-- BEGIN Material provided --

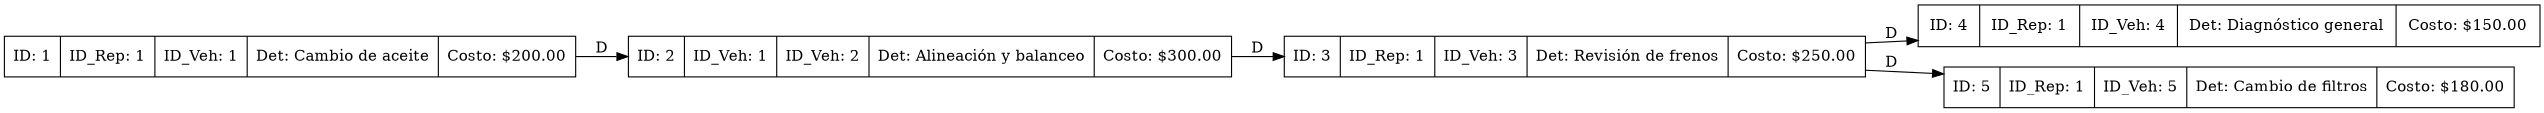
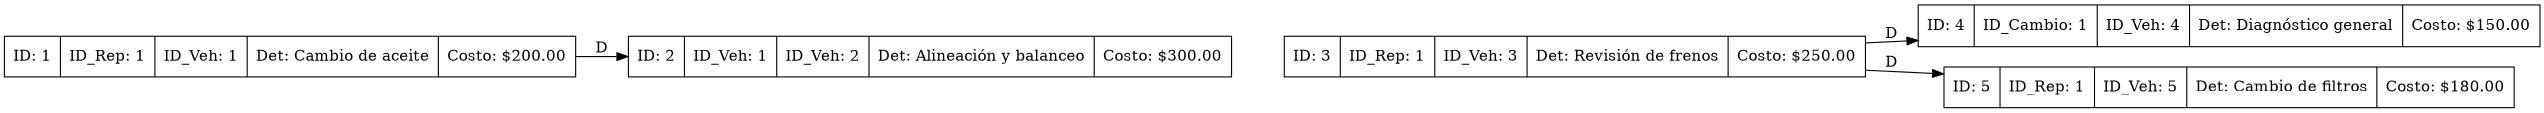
  digraph {
    rankdir=LR
    node [shape=record]
    n1 [label="{ID: 1|ID_Rep: 1|ID_Veh: 1|Det: Cambio de aceite|Costo: $200.00}"]
    n2 [label="{ID: 2|ID_Veh: 1|ID_Veh: 2|Det: Alineación y balanceo|Costo: $300.00}"]
    n3 [label="{ID: 3|ID_Rep: 1|ID_Veh: 3|Det: Revisión de frenos|Costo: $250.00}"]
-   n4 [label="{ID: 4|ID_Rep: 1|ID_Veh: 4|Det: Diagnóstico general|Costo: $150.00}"]
+   n4 [label="{ID: 4|ID_Cambio: 1|ID_Veh: 4|Det: Diagnóstico general|Costo: $150.00}"]
    n5 [label="{ID: 5|ID_Rep: 1|ID_Veh: 5|Det: Cambio de filtros|Costo: $180.00}"]
    n1 -> n2 [label=D]
-   n2 -> n3 [label=D]
    n3 -> n4 [label=D]
    n3 -> n5 [label=D]
  }
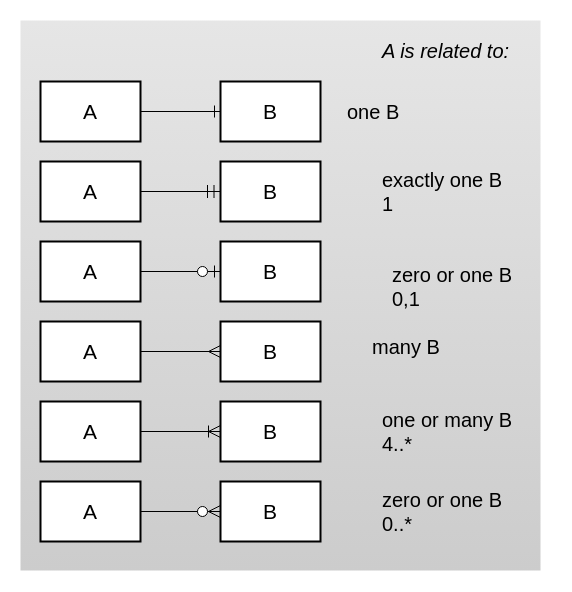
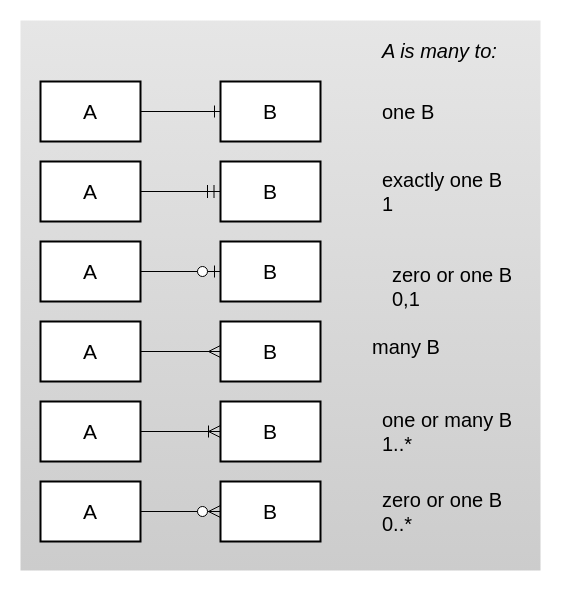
  <mxCell id="0" />
  <mxCell id="1" parent="0" />
  <mxCell id="2" value="" style="rounded=0;whiteSpace=wrap;html=1;fillColor=#E6E6E6;strokeColor=none;gradientColor=#CCCCCC;" vertex="1" parent="1"><mxGeometry x="20" y="20" width="520" height="550" as="geometry" /></mxCell>
  <mxCell id="3" value="" style="edgeStyle=orthogonalEdgeStyle;rounded=0;orthogonalLoop=1;jettySize=auto;html=1;endArrow=ERone;endFill=0;jumpSize=6;endSize=10;" edge="1" parent="1" source="4" target="5"><mxGeometry relative="1" as="geometry" /></mxCell>
  <mxCell id="4" value="&lt;font style=&quot;font-size: 21px&quot;&gt;A&lt;/font&gt;" style="strokeWidth=2;whiteSpace=wrap;html=1;align=center;fontSize=14;" vertex="1" parent="1"><mxGeometry x="40" y="81" width="100" height="60" as="geometry" /></mxCell>
  <mxCell id="5" value="&lt;font style=&quot;font-size: 21px&quot;&gt;B&lt;/font&gt;" style="strokeWidth=2;whiteSpace=wrap;html=1;align=center;fontSize=14;" vertex="1" parent="1"><mxGeometry x="220" y="81" width="100" height="60" as="geometry" /></mxCell>
  <mxCell id="6" value="" style="edgeStyle=orthogonalEdgeStyle;rounded=0;orthogonalLoop=1;jettySize=auto;html=1;endArrow=ERmandOne;endFill=0;endSize=11;" edge="1" parent="1" source="7" target="8"><mxGeometry relative="1" as="geometry" /></mxCell>
  <mxCell id="7" value="&lt;font style=&quot;font-size: 21px&quot;&gt;A&lt;/font&gt;" style="strokeWidth=2;whiteSpace=wrap;html=1;align=center;fontSize=14;" vertex="1" parent="1"><mxGeometry x="40" y="161" width="100" height="60" as="geometry" /></mxCell>
  <mxCell id="8" value="&lt;font style=&quot;font-size: 21px&quot;&gt;B&lt;/font&gt;" style="strokeWidth=2;whiteSpace=wrap;html=1;align=center;fontSize=14;" vertex="1" parent="1"><mxGeometry x="220" y="161" width="100" height="60" as="geometry" /></mxCell>
  <mxCell id="9" value="" style="edgeStyle=orthogonalEdgeStyle;rounded=0;orthogonalLoop=1;jettySize=auto;html=1;endArrow=ERzeroToOne;endFill=1;endSize=10;" edge="1" parent="1" source="10" target="11"><mxGeometry relative="1" as="geometry" /></mxCell>
  <mxCell id="10" value="&lt;font style=&quot;font-size: 21px&quot;&gt;A&lt;/font&gt;" style="strokeWidth=2;whiteSpace=wrap;html=1;align=center;fontSize=14;" vertex="1" parent="1"><mxGeometry x="40" y="241" width="100" height="60" as="geometry" /></mxCell>
  <mxCell id="11" value="&lt;font style=&quot;font-size: 21px&quot;&gt;B&lt;/font&gt;" style="strokeWidth=2;whiteSpace=wrap;html=1;align=center;fontSize=14;" vertex="1" parent="1"><mxGeometry x="220" y="241" width="100" height="60" as="geometry" /></mxCell>
  <mxCell id="12" value="" style="edgeStyle=orthogonalEdgeStyle;rounded=0;orthogonalLoop=1;jettySize=auto;html=1;endArrow=ERmany;endFill=0;endSize=10;" edge="1" parent="1" source="13" target="14"><mxGeometry relative="1" as="geometry" /></mxCell>
  <mxCell id="13" value="&lt;font style=&quot;font-size: 21px&quot;&gt;A&lt;/font&gt;" style="strokeWidth=2;whiteSpace=wrap;html=1;align=center;fontSize=14;" vertex="1" parent="1"><mxGeometry x="40" y="321" width="100" height="60" as="geometry" /></mxCell>
  <mxCell id="14" value="&lt;font style=&quot;font-size: 21px&quot;&gt;B&lt;/font&gt;" style="strokeWidth=2;whiteSpace=wrap;html=1;align=center;fontSize=14;" vertex="1" parent="1"><mxGeometry x="220" y="321" width="100" height="60" as="geometry" /></mxCell>
  <mxCell id="15" value="" style="edgeStyle=orthogonalEdgeStyle;rounded=0;orthogonalLoop=1;jettySize=auto;html=1;endArrow=ERoneToMany;endFill=0;endSize=10;" edge="1" parent="1" source="16" target="17"><mxGeometry relative="1" as="geometry" /></mxCell>
  <mxCell id="16" value="&lt;font style=&quot;font-size: 21px&quot;&gt;A&lt;/font&gt;" style="strokeWidth=2;whiteSpace=wrap;html=1;align=center;fontSize=14;" vertex="1" parent="1"><mxGeometry x="40" y="401" width="100" height="60" as="geometry" /></mxCell>
  <mxCell id="17" value="&lt;font style=&quot;font-size: 21px&quot;&gt;B&lt;/font&gt;" style="strokeWidth=2;whiteSpace=wrap;html=1;align=center;fontSize=14;" vertex="1" parent="1"><mxGeometry x="220" y="401" width="100" height="60" as="geometry" /></mxCell>
  <mxCell id="18" value="" style="edgeStyle=orthogonalEdgeStyle;rounded=0;orthogonalLoop=1;jettySize=auto;html=1;endArrow=ERzeroToMany;endFill=1;endSize=10;" edge="1" parent="1" source="19" target="20"><mxGeometry relative="1" as="geometry" /></mxCell>
  <mxCell id="19" value="&lt;font style=&quot;font-size: 21px&quot;&gt;A&lt;/font&gt;" style="strokeWidth=2;whiteSpace=wrap;html=1;align=center;fontSize=14;" vertex="1" parent="1"><mxGeometry x="40" y="481" width="100" height="60" as="geometry" /></mxCell>
  <mxCell id="20" value="&lt;font style=&quot;font-size: 21px&quot;&gt;B&lt;/font&gt;" style="strokeWidth=2;whiteSpace=wrap;html=1;align=center;fontSize=14;" vertex="1" parent="1"><mxGeometry x="220" y="481" width="100" height="60" as="geometry" /></mxCell>
- <mxCell id="21" value="&lt;font style=&quot;font-size: 20px&quot;&gt;one B&lt;/font&gt;" style="text;html=1;strokeColor=none;fillColor=none;align=left;verticalAlign=middle;whiteSpace=wrap;rounded=0;" vertex="1" parent="1"><mxGeometry x="345" y="101" width="130" height="20" as="geometry" /></mxCell>
+ <mxCell id="21" value="&lt;font style=&quot;font-size: 20px&quot;&gt;one B&lt;/font&gt;" style="text;html=1;strokeColor=none;fillColor=none;align=left;verticalAlign=middle;whiteSpace=wrap;rounded=0;" vertex="1" parent="1"><mxGeometry x="380" y="101" width="130" height="20" as="geometry" /></mxCell>
  <mxCell id="22" value="&lt;font style=&quot;font-size: 20px&quot;&gt;exactly one B&lt;br&gt;1&lt;br&gt;&lt;/font&gt;" style="text;html=1;strokeColor=none;fillColor=none;align=left;verticalAlign=middle;whiteSpace=wrap;rounded=0;" vertex="1" parent="1"><mxGeometry x="380" y="181" width="140" height="20" as="geometry" /></mxCell>
  <mxCell id="23" value="&lt;font style=&quot;font-size: 20px&quot;&gt;zero or one B&lt;br&gt;0,1&lt;br&gt;&lt;/font&gt;" style="text;html=1;strokeColor=none;fillColor=none;align=left;verticalAlign=middle;whiteSpace=wrap;rounded=0;" vertex="1" parent="1"><mxGeometry x="390" y="276" width="140" height="20" as="geometry" /></mxCell>
  <mxCell id="24" value="&lt;font style=&quot;font-size: 20px&quot;&gt;many B&lt;/font&gt;" style="text;html=1;strokeColor=none;fillColor=none;align=left;verticalAlign=middle;whiteSpace=wrap;rounded=0;" vertex="1" parent="1"><mxGeometry x="370" y="336" width="120" height="20" as="geometry" /></mxCell>
- <mxCell id="25" value="&lt;font style=&quot;font-size: 20px&quot;&gt;one or many B&lt;br&gt;4..*&lt;br&gt;&lt;/font&gt;" style="text;html=1;strokeColor=none;fillColor=none;align=left;verticalAlign=middle;whiteSpace=wrap;rounded=0;" vertex="1" parent="1"><mxGeometry x="380" y="421" width="170" height="20" as="geometry" /></mxCell>
+ <mxCell id="25" value="&lt;font style=&quot;font-size: 20px&quot;&gt;one or many B&lt;br&gt;1..*&lt;br&gt;&lt;/font&gt;" style="text;html=1;strokeColor=none;fillColor=none;align=left;verticalAlign=middle;whiteSpace=wrap;rounded=0;" vertex="1" parent="1"><mxGeometry x="380" y="421" width="170" height="20" as="geometry" /></mxCell>
  <mxCell id="26" value="&lt;font style=&quot;font-size: 20px&quot;&gt;zero or one B&lt;br&gt;0..*&lt;br&gt;&lt;/font&gt;" style="text;html=1;strokeColor=none;fillColor=none;align=left;verticalAlign=middle;whiteSpace=wrap;rounded=0;" vertex="1" parent="1"><mxGeometry x="380" y="501" width="160" height="20" as="geometry" /></mxCell>
- <mxCell id="27" value="&lt;font style=&quot;font-size: 20px&quot;&gt;A is related to:&lt;/font&gt;" style="text;html=1;strokeColor=none;fillColor=none;align=left;verticalAlign=middle;whiteSpace=wrap;rounded=0;fontStyle=2" vertex="1" parent="1"><mxGeometry x="380" y="40" width="130" height="20" as="geometry" /></mxCell>
+ <mxCell id="27" value="&lt;font style=&quot;font-size: 20px&quot;&gt;A is many to:&lt;/font&gt;" style="text;html=1;strokeColor=none;fillColor=none;align=left;verticalAlign=middle;whiteSpace=wrap;rounded=0;fontStyle=2" vertex="1" parent="1"><mxGeometry x="380" y="40" width="130" height="20" as="geometry" /></mxCell>
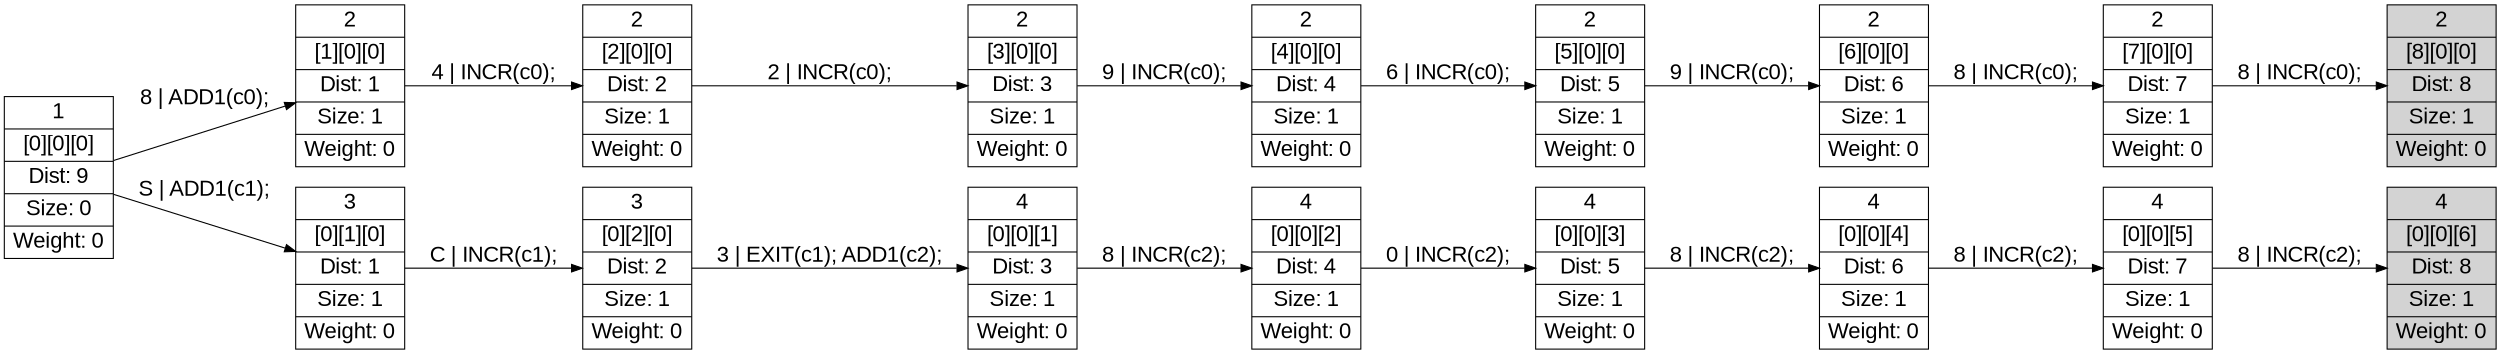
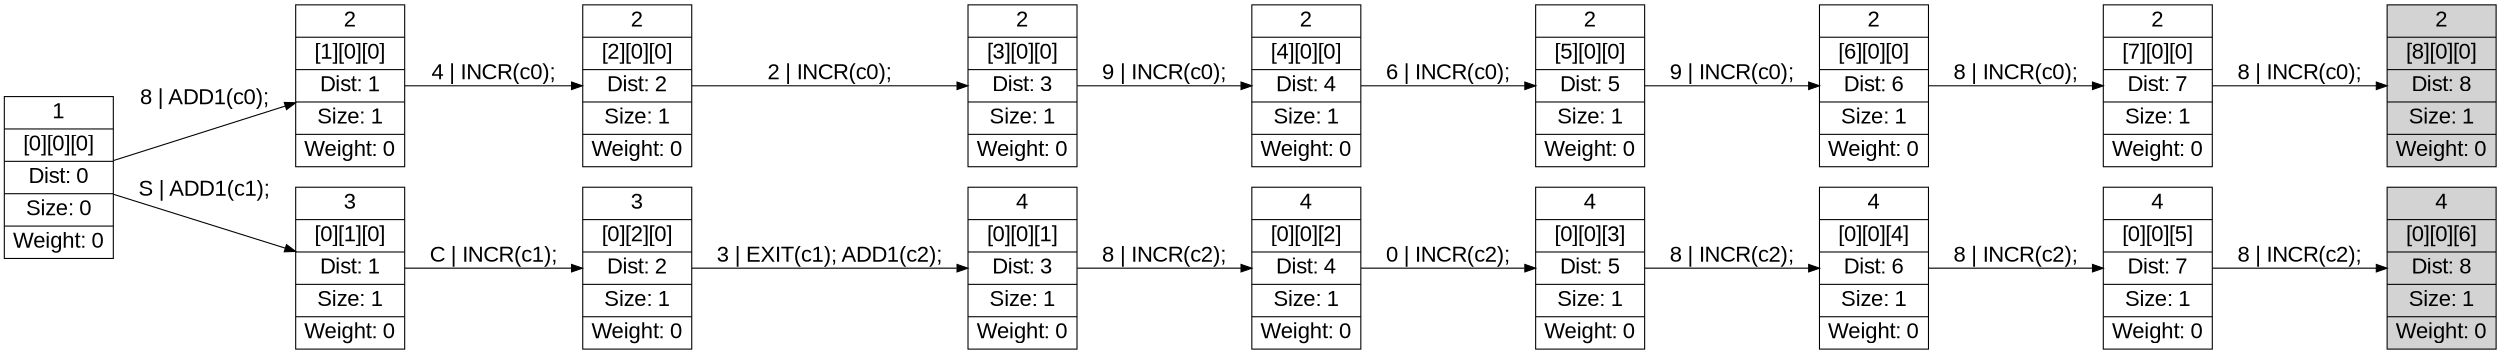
  digraph {
    rankdir=LR
    fontname="Liberation Sans"
    node [fontname="Liberation Sans" fontsize=20 shape=record]
    edge [fontname="Liberation Sans" fontsize=20]
-   n1 [label="1 | [0][0][0] | Dist: 9 | Size: 0 | Weight: 0"]
+   n1 [label="1 | [0][0][0] | Dist: 0 | Size: 0 | Weight: 0"]
    n2 [label="2 | [1][0][0] | Dist: 1 | Size: 1 | Weight: 0"]
    n3 [label="3 | [0][1][0] | Dist: 1 | Size: 1 | Weight: 0"]
    n4 [label="2 | [2][0][0] | Dist: 2 | Size: 1 | Weight: 0"]
    n5 [label="3 | [0][2][0] | Dist: 2 | Size: 1 | Weight: 0"]
    n6 [label="2 | [3][0][0] | Dist: 3 | Size: 1 | Weight: 0"]
    n7 [label="2 | [4][0][0] | Dist: 4 | Size: 1 | Weight: 0"]
    n8 [label="2 | [5][0][0] | Dist: 5 | Size: 1 | Weight: 0"]
    n9 [label="2 | [6][0][0] | Dist: 6 | Size: 1 | Weight: 0"]
    n10 [label="2 | [7][0][0] | Dist: 7 | Size: 1 | Weight: 0"]
    n11 [fillcolor=lightgrey label="2 | [8][0][0] | Dist: 8 | Size: 1 | Weight: 0" style=filled]
    n12 [label="4 | [0][0][1] | Dist: 3 | Size: 1 | Weight: 0"]
    n13 [label="4 | [0][0][2] | Dist: 4 | Size: 1 | Weight: 0"]
    n14 [label="4 | [0][0][3] | Dist: 5 | Size: 1 | Weight: 0"]
    n15 [label="4 | [0][0][4] | Dist: 6 | Size: 1 | Weight: 0"]
    n16 [label="4 | [0][0][5] | Dist: 7 | Size: 1 | Weight: 0"]
    n17 [fillcolor=lightgrey label="4 | [0][0][6] | Dist: 8 | Size: 1 | Weight: 0" style=filled]
    n1 -> n2 [label=" 8 | ADD1(c0); "]
    n1 -> n3 [label=" S | ADD1(c1); "]
    n2 -> n4 [label=" 4 | INCR(c0); "]
    n3 -> n5 [label=" C | INCR(c1); "]
    n4 -> n6 [label=" 2 | INCR(c0); "]
    n5 -> n12 [label=" 3 | EXIT(c1); ADD1(c2); "]
    n6 -> n7 [label=" 9 | INCR(c0); "]
    n7 -> n8 [label=" 6 | INCR(c0); "]
    n8 -> n9 [label=" 9 | INCR(c0); "]
    n9 -> n10 [label=" 8 | INCR(c0); "]
    n10 -> n11 [label=" 8 | INCR(c0); "]
    n12 -> n13 [label=" 8 | INCR(c2); "]
    n13 -> n14 [label=" 0 | INCR(c2); "]
    n14 -> n15 [label=" 8 | INCR(c2); "]
    n15 -> n16 [label=" 8 | INCR(c2); "]
    n16 -> n17 [label=" 8 | INCR(c2); "]
  }
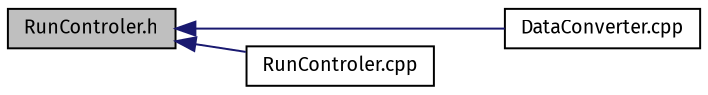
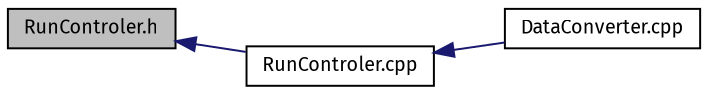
  digraph {
    fontname="Fira Sans"
    rankdir=LR
    node [color=black fillcolor=white fontname="Fira Sans" fontsize=10 shape=record style=filled]
    edge [color=midnightblue dir=back fontname="Fira Sans" fontsize=10 labelfontname=Helvetica labelfontsize=10 style=solid]
    n1 [fillcolor=grey75 fontcolor=black height=0.2 label="RunControler.h" width=0.4]
    n2 [height=0.2 label="DataConverter.cpp" width=0.4]
    n3 [height=0.2 label="RunControler.cpp" width=0.4]
-   n1 -> n2
+   n3 -> n2
    n1 -> n3
  }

-- END Material provided --

What you will do. Rewrite as a numbered list the lines of the entries above, from the first one through the line containing "4|ID_Rep: 1|ID_Veh: 4|Det: Diagnóstico", with both ends included. Leave out the pictures and any blank lines.

Task response.
1.   digraph {
2.     rankdir=LR
3.     node [shape=record]
4.     n1 [label="{ID: 1|ID_Rep: 1|ID_Veh: 1|Det: Cambio de aceite|Costo: $200.00}"]
5.     n2 [label="{ID: 2|ID_Veh: 1|ID_Veh: 2|Det: Alineación y balanceo|Costo: $300.00}"]
6.     n3 [label="{ID: 3|ID_Rep: 1|ID_Veh: 3|Det: Revisión de frenos|Costo: $250.00}"]
7. -   n4 [label="{ID: 4|ID_Rep: 1|ID_Veh: 4|Det: Diagnóstico general|Costo: $150.00}"]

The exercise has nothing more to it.